For those of you accustomed to reading my angle about human services to people with mental health issues or people with intellectual or development disabilities…what does this sound like?



March 21, 2011

CABHA–One Year Later

by Richard Edwards

Last week, I presented to the Mental Health Subcommittee at the NC Legislature on the Critical Access Behavioral Healthcare Agency (CABHA) implementation. We had been asked by Benchmarks NC, an advocacy organization to which my employer belongs, to speak on our experience with implementing the Critical Access Behavioral Healthcare Agency model over the past twelve months.

You can view my presentation here, but the main points are these: we have found the CABHA model to be very effective in our organization; but woefully underfunded; and that the transition to a CABHA-based provider community is far from over.

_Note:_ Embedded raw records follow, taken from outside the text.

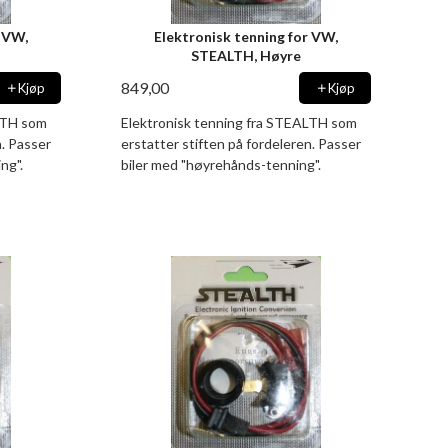
r VW,
Elektronisk tenning for VW,
STEALTH, Høyre
849,00
Kjøp
Kjøp
LTH som
Elektronisk tenning fra STEALTH som
n. Passer
erstatter stiften på fordeleren. Passer
ng".
biler med "høyrehånds-tenning".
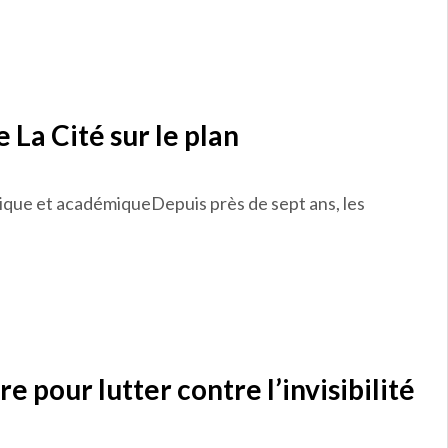
 La Cité sur le plan
ogique et académiqueDepuis près de sept ans, les
re pour lutter contre l’invisibilité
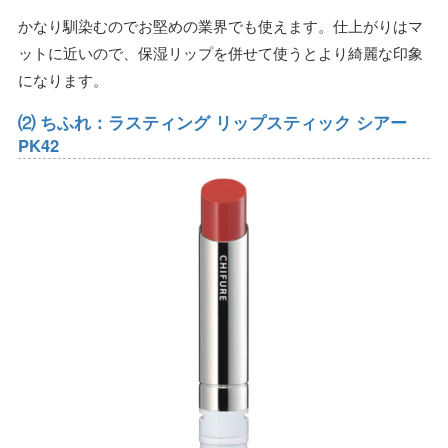
かなり馴染むのでお堅めの業界でも使えます。仕上がりはマ
ットに近いので、保湿リップを併せて使うとより綺麗な印象
になります。
⑵ ちふれ：ラスティング リップスティック シアー
PK42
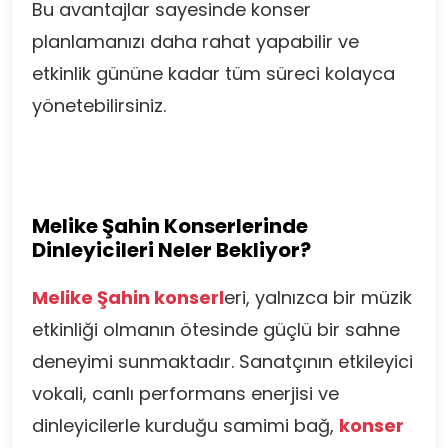
Bu avantajlar sayesinde konser
planlamanızı daha rahat yapabilir ve
etkinlik gününe kadar tüm süreci kolayca
yönetebilirsiniz.
Melike Şahin Konserlerinde
Dinleyicileri Neler Bekliyor?
Melike Şahin konserl
eri, yalnızca bir müzik
etkinliği olmanın ötesinde güçlü bir sahne
deneyimi sunmaktadır. Sanatçının etkileyici
vokali, canlı performans enerjisi ve
dinleyicilerle kurduğu samimi bağ,
konser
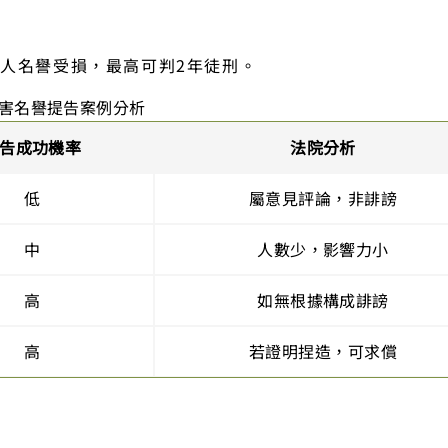
人名譽受損，最高可判2年徒刑。
害名譽提告案例分析
告成功機率
法院分析
低
屬意見評論，非誹謗
中
人數少，影響力小
高
如無根據構成誹謗
高
若證明捏造，可求償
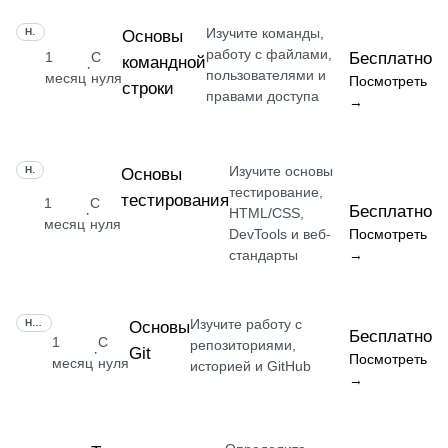
Изучите команды,
НАВЫК
Основы
работу с файлами,
1
С
Бесплатно
командной
·
пользователями и
месяц
нуля
Посмотреть
строки
правами доступа
→
Изучите основы
НАВЫК
Основы
тестирование,
тестирования
1
С
Бесплатно
·
HTML/CSS,
месяц
нуля
DevTools и веб-
Посмотреть
стандарты
→
Изучите работу с
НАВЫК
Основы
Бесплатно
1
С
репозиториями,
Git
·
Посмотреть
месяц
нуля
историей и GitHub
→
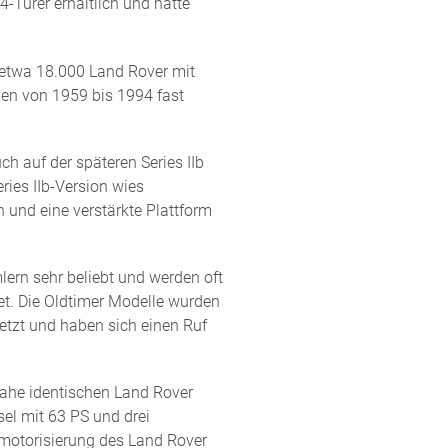
4-Türer erhältlich und hatte
6 etwa 18.000 Land Rover mit
rden von 1959 bis 1994 fast
ch auf der späteren Series IIb
ries IIb-Version wies
 und eine verstärkte Plattform
mlern sehr beliebt und werden oft
et. Die Oldtimer Modelle wurden
etzt und haben sich einen Ruf
nahe identischen Land Rover
sel mit 63 PS und drei
nmotorisierung des Land Rover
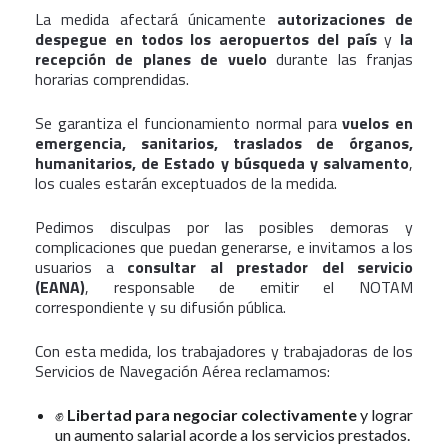
La medida afectará únicamente
autorizaciones de
despegue en todos los aeropuertos del país
y
la
recepción de planes de vuelo
durante las franjas
horarias comprendidas.
Se garantiza el funcionamiento normal para
vuelos en
emergencia, sanitarios, traslados de órganos,
humanitarios, de Estado y búsqueda y salvamento
,
los cuales estarán exceptuados de la medida.
Pedimos disculpas por las posibles demoras y
complicaciones que puedan generarse, e invitamos a los
usuarios a
consultar al prestador del servicio
(EANA)
, responsable de emitir el NOTAM
correspondiente y su difusión pública.
Con esta medida, los trabajadores y trabajadoras de los
Servicios de Navegación Aérea reclamamos:
✊
Libertad para negociar colectivamente
y lograr
un aumento salarial acorde a los servicios prestados.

In terms of cost, the primary costs of the CABHA model are the personnel costs of the Medical Director and Clinical Director, for which there has been no additional funding. That’s significant given that these are likely two of the highest paid positions in any mental health organization. But now that we’ve been at this for over a year, it is impossible for me to imagine going back to having physicians without a Medical Director, or not having the support of our Clinical Director in responding to a crisis or developing support plans for the individuals we serve. Their impact has just been too valuable, even if we decided not to be a CABHA in the future.

The challenge this presents for our agency and others is that CABHA is a one-way street, in a way. If your Medical Director and Clinical Director are really doing their jobs, they become linchpins in the organization, and there’s no way to get around how much benefit they bring. That said, if the state doesn’t do more to support the CABHAs, the sustainability of the CABHA model is in doubt, begging the question–if CABHA is a one-way street, where does it dead-end?

Beth Melcher, from the NC Department of Health & Human Services, spoke to the subcommittee first and told the members, plainly, there are too many CABHAs (approaching 200). You can see the full list here. There are certainly more than anyone anticipated, but does that mean there are too many? Maybe, maybe not–but the truth is, there are more CABHAs than will survive. Here’s one reason why…Community Support Team.

Currently on the list are 71 CABHAs providing Community Support Team (CST), which is a service for adults with mental health and/or substance abuse issues. That is fully a third of the total, and CST has not only had additional training requirements put on it in the past six months, but has actually had hours available cut from 15 hrs/week (maximum) to 3 hrs/week (on average), and has had a rate cut on top of all these changes. Agencies are exiting CST as quickly as they can, because the rate simply cannot support the service. But these 71 CABHA agencies are providing CST, and will continue to provide CST, because they have to demonstrate a continuum of services–meaining, a variety of enhanced mental health or substance abuse services–meaning, they are a on a one-way street.

Without CST, they lose their CABHA status. With CST, the whole agency could go under. And without significant changes in the way the state supports CABHAs, we will continue to see rapid attrition of providers as reality sets in.

So while we have turned a corner in the mental health system, we are not, to mix a metaphor, out of the woods.  My angle is that CABHA is the right direction, but without additional support, it could mean another dead end.

But that’s just my angle–what are your thoughts?